Sunday, June 24, 2012

Still Love La Cage

In the 80s (when I was still a teenager), my amazingly perceptive younger (heterosexual) brother gave me a very special Xmas gift – the cast recording of La Cage aux Folles! That musical has been in my life ever since.


Beyond listening to the sound track (and imagining myself playing Albin on stage) a few thousand times, I managed to have other joyous encounters with La Cage. I found the film version of the French play and watched it a few times. The film, like the play, is in French but fortunately there were subtitles. Then in 1996 there was the American remake of the French Film with its English title, The Bird Cage. There were liberties taken, as so often is the case with American films, but the essence remained and I was able to strengthen my La Cage connection.


Then in 2004 the gods smiled upon me and I was able to take the subway from my upper west side Manhattan apartment to the Marquis Theatre to see the revival of La Cage aux Folles. The show opened in December but was in previews throughout November and I was able to see a Wednesday matinee during the preview period. It was an important moment in my life.


I didn’t make it to see the 2010 Broadway revival ( I do, however, have the cast album), but was thrilled to learn that the production would tour beginning the Fall of 2011. Well, I was thrilled until I heard the tour would be featuring George Hamilton. After listening for decades to George Hearn as Albin, seeing Nathan Lane on film as Albert (the Albin character), and seeing Gary Beach (The Producers in another gay role) as Albin and Daniel Davis[1] (The Nanny) as Georges, the thought of the star of the 70s comedies Love at First Bite and Zorro the Gay Blade who has since come to be known for his tanning addiction playing Georges just didn’t inspire confidence in me.


As always happens, though, my rush to judgment proved myopic. Thank whatever stars that guide the theatre world for not allowing me to stubbornly miss the touring production.  On June 23, 2012, in Fort Lauderdale, I saw the show at the Broward Center for the Performing Arts.    


As it turns out, Hamilton was competent. His singing voice was adequate. His movements were graceful. His character, believable. Actually, my expectations were so low, I wound up being impressed. I was especially pleased with how comfortable he was dancing with and kissing another man. Was it acting skill or just a remarkable lack of homophobia? In any case, George Hamilton gave a performance with which he can be pleased.
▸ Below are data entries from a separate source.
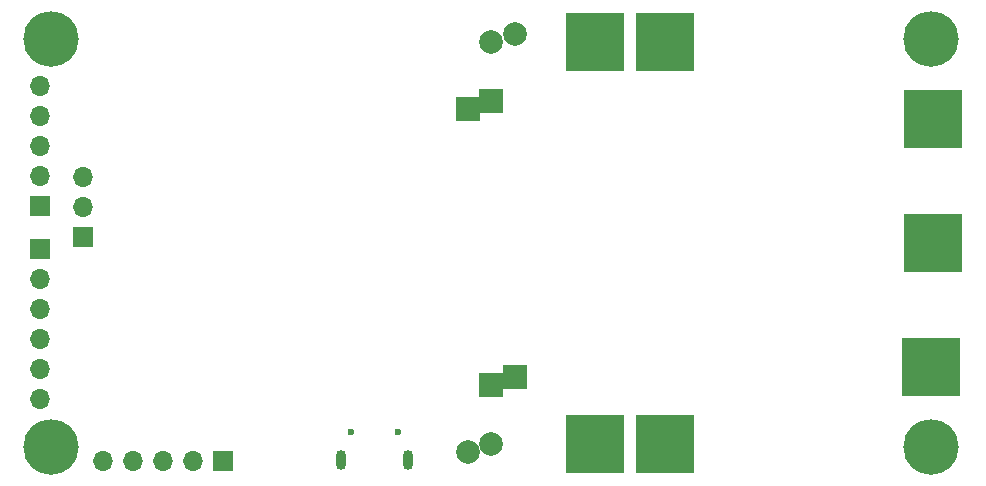
<source format=gbr>
%TF.GenerationSoftware,KiCad,Pcbnew,(5.1.10)-1*%
%TF.CreationDate,2021-12-01T19:41:51+01:00*%
%TF.ProjectId,xESC2,78455343-322e-46b6-9963-61645f706362,rev?*%
%TF.SameCoordinates,Original*%
%TF.FileFunction,Soldermask,Bot*%
%TF.FilePolarity,Negative*%
%FSLAX46Y46*%
G04 Gerber Fmt 4.6, Leading zero omitted, Abs format (unit mm)*
G04 Created by KiCad (PCBNEW (5.1.10)-1) date 2021-12-01 19:41:51*
%MOMM*%
%LPD*%
G01*
G04 APERTURE LIST*
%ADD10O,1.700000X1.700000*%
%ADD11R,1.700000X1.700000*%
%ADD12C,0.600000*%
%ADD13O,0.850000X1.700000*%
%ADD14R,5.000000X5.000000*%
%ADD15C,4.700000*%
%ADD16C,2.000000*%
%ADD17R,2.000000X2.000000*%
G04 APERTURE END LIST*
D10*
%TO.C,J5*%
X201400000Y-115420000D03*
X201400000Y-117960000D03*
D11*
X201400000Y-120500000D03*
%TD*%
D10*
%TO.C,J4*%
X197800000Y-107740000D03*
X197800000Y-110280000D03*
X197800000Y-112820000D03*
X197800000Y-115360000D03*
D11*
X197800000Y-117900000D03*
%TD*%
D10*
%TO.C,J3*%
X203120000Y-139500000D03*
X205660000Y-139500000D03*
X208200000Y-139500000D03*
X210740000Y-139500000D03*
D11*
X213280000Y-139500000D03*
%TD*%
D12*
%TO.C,J2*%
X228100000Y-137050000D03*
X224100000Y-137050000D03*
D13*
X228925000Y-139400000D03*
X223275000Y-139400000D03*
%TD*%
D10*
%TO.C,J1*%
X197800000Y-134200000D03*
X197800000Y-131660000D03*
X197800000Y-129120000D03*
X197800000Y-126580000D03*
X197800000Y-124040000D03*
D11*
X197800000Y-121500000D03*
%TD*%
D14*
%TO.C,TP7*%
X244750000Y-138000000D03*
%TD*%
%TO.C,TP6*%
X244750000Y-104000000D03*
%TD*%
%TO.C,TP5*%
X250750000Y-138000000D03*
%TD*%
%TO.C,TP4*%
X250750000Y-104000000D03*
%TD*%
%TO.C,TP3*%
X273250000Y-131500000D03*
%TD*%
%TO.C,TP2*%
X273400000Y-121000000D03*
%TD*%
%TO.C,TP1*%
X273400000Y-110500000D03*
%TD*%
D15*
%TO.C,H4*%
X273250000Y-103750000D03*
%TD*%
%TO.C,H3*%
X273250000Y-138250000D03*
%TD*%
%TO.C,H2*%
X198750000Y-103750000D03*
%TD*%
%TO.C,H1*%
X198750000Y-138250000D03*
%TD*%
D16*
%TO.C,C23*%
X238000000Y-103327856D03*
D17*
X234000000Y-109672144D03*
D16*
X236000000Y-104000000D03*
D17*
X236000000Y-109000000D03*
%TD*%
D16*
%TO.C,C22*%
X234000000Y-138672144D03*
D17*
X238000000Y-132327856D03*
D16*
X236000000Y-138000000D03*
D17*
X236000000Y-133000000D03*
%TD*%
M02*

</source>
The actor giving body and voice to Albin was Christopher Sieber. I remember Sieber from the short-lived TV sitcom “It’s All Relative.” That program was ground-breaking in that it portrayed gay male parents of a young woman dating someone from a different class background, and both actors playing the gay couple (Sieber being one of them) were themselves gay, and the program was a prime-time, major network television show. But, perhaps it was ahead of its time because in spite of good ratings, it was cancelled after only one season.


Sieber is an accomplished theatre actor who played Georges opposite Harvey Fierstein’s Albin on Broadway before beginning the national tour for which he plays Albin. He was perfect in the role!


The Cagelles (the chorus basically) were a smaller group than I remembered from the 2004 production (but were as athletic with their dancing and acrobatics as the first revival Cagelles had been), and the tour had a pre-show, interactive monologue given by a female impersonator (also new since 2004). And the “orchestra” was really a very small band. But scaling it down (for the tour or was the 2010 revival just leaner from the start?) didn’t hurt the quality of the show at all. In fact, I liked having fewer bodies on stage where each performance was able to shine.


La Cage aux Folles is French play from 1973 that was later made into a French film. The Broadway debut of the musical La Cage aux Folles was an adaptation of the play with book by Harvey Fierstein , music by Jerry Herman, and it was directed by Arthur Laurents (gay, gay, and gay). The musical won multiple Tony awards including Best Musical. There was a 1986 run in London that lasted only 31 performances. In 2004 Beach and Davis starred in the Broadway revival which won a Tony for Best Revival of a Musical. A London production was mounted again in 2008, this time proving to be very successful, winning the Olivier Award for Best Musical. And the 2010 Broadway revival with Kelsey Grammar and Douglas Hodge also won Best Revival of a Musical. La Cage, to my knowledge, is the only Broadway musical to win Best Musical (or Best Revival) every time it has been staged on Broadway!


The story of a drag performer and his life-partner and their night club, their son and ultra-conservative future in-laws is a compelling story set to brilliant music; book and music by gay men, and original Broadway production directed by a gay man. And the closing number for Act 1, “I Am What I Am” is a powerfully, dramatic moment in this musical comedy and it became the Gay National Anthem for the 1980s.


The show brought gay people, on stage and behind the scenes to the forefront of social consciousness and proved that a positive story about Queer people could be both critically and commercially successful. La Cage has racked up Tony, Drama Desk, and Olivier Awards over the last 29 years. Two cast albums and a national tour are now also part of its legacy. And whether listening to the cast album, seeing it on Broadway, or enjoying it coming to a theatre near you, it remains a life-affirming piece of powerful theatre. For three decades and counting, I love La Cage!